Belarus gehörte ab 1944 wieder zur Sowjetunion. Ein großer Teil der 1939 einverleibten polnischen Gebiete blieben Teil des Landes. In der staatlichen Erinnerungs- und Denkmalkultur des Landes dominierten nach Kriegsende der Tag der Befreiung des Landes am 3. Juli 1944 und der Tag des Sieges am 9. Mai 1945 als Ende eines »heldenhaften« Kampfes im Großen Vaterländischen Krieg. Von zentraler Bedeutung war stets auch die Erinnerung an den Partisanenkrieg. Im sowjetischen Staatsverband verzichtete man auf eine eigenständige Nennung des Massenmords an den Juden. Daher stellt ein Obelisk in der Erschießungsgrube am ehemaligen Minsker Ghetto, der »Jama«, eine Besonderheit auf dem Gebiet der damaligen Sowjetunion dar. Er wurde bereits 1946 errichtet und blieb für Jahrzehnte das einzige Denkmal mit einer jiddischen Aufschrift und direkter Nennung der ermordeten Juden. Ungewöhnlich ist auch die Erinnerungsstätte in Chatyn, wo im März 1943 153 Menschen bei lebendigem Leib verbrannt worden waren. 1969 entstanden, zeichnet sie sich durch Schlichtheit aus und verzichtet auf die sonst übliche Monumentalität, es stehen die menschliche Dimension des Grauens und das Leid der Opfer im Vordergrund.

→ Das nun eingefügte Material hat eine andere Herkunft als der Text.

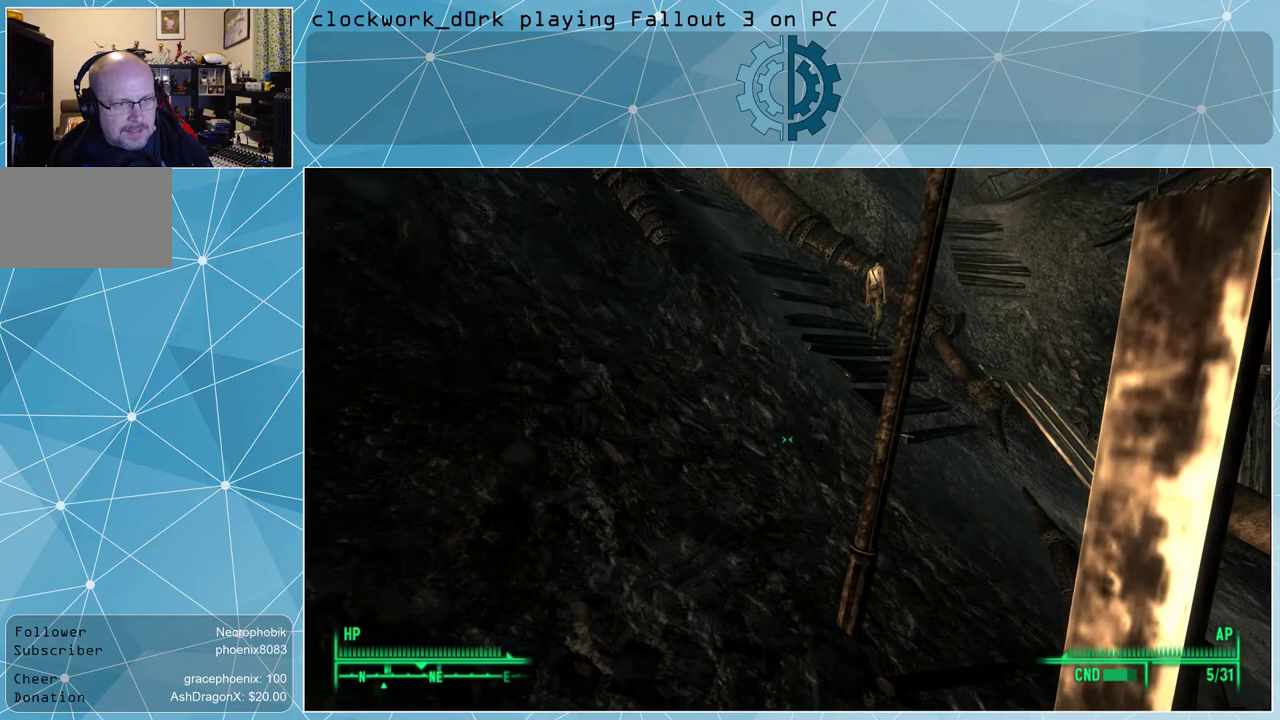
{"keys": ["a", "w"], "mouse": [], "events": [[67, "a", "down"], [100, "w", "down"]]}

Mit der Schaffung eines unabhängigen belarussischen Staates 1991 begann die Suche nach einer eigenen nationalen Identität. Hierbei spielen die Opferzahlen – insbesondere während des Zweiten Weltkrieges – eine entscheidende Rolle. Bewusst wird allerdings eine Unterscheidung zwischen dem Gebietstand vor und nach 1939 vermieden. Die Verbrechen der Stalinzeit, aber auch der Holocaust rückten ebenso in das Blickfeld, wurden aber aufgrund der vorhandenen Regierungsform nicht weitergehend öffentlich gemacht. Das staatliche Gedenken, das seinen Ausdruck auch im 2014 eröffneten, monumentalen Neubau des Museums der Geschichte des Großen Vaterländischen Krieges findet, bleibt vom Kampf in den Jahren 1941 bis 1944 geprägt. Zugleich hat jedoch der Verband der jüdischen Gemeinden in Belarus inzwischen eine Reihe von Denkmälern für die Opfer des Massenmordes errichten lassen. Seit Anfang der 1990er Jahre haben mehrere deutsche Städte Stelen im Gedenken an die dorthin deportierten und getöteten Juden in Minsk errichtet; das Berliner Erinnerungszeichen wurde – vom Land Berlin und der Stiftung Denkmal für die ermordeten Juden Europas finanziert – am 25. Juni 2009 feierlich eingeweiht. Auch eine würdige Gestaltung des Areals von Malyj Trostenez geht voran: seit 2015 erinnert eine Gedenkanlage an die Opfer. Ein zweiter Bauabschnitt wurde 2018 im Beisein der Staatspräsidenten Deutschlands, Österreichs und von Belarus eröffnet. An der Realisierung beteiligte sich auch die Bundesrepublik finanziell, wie auch an der Renovierung der Geschichtswerkstatt, die sich in einem historischen Gebäude auf dem Gebiet des ehemaligen Minsker Ghettos um die Dokumentation von Opferschicksalen kümmert.
Erinnerung
Ab Herbst 1944 wurden die Massengräber der bis zu 80.000 Toten des Stalag 352 in einen würdigen Zustand gebracht. Quellen berichten, dass sich dort zeitweilig auch ein Lager für Kriegsgefangene der Wehrmacht befunden hat.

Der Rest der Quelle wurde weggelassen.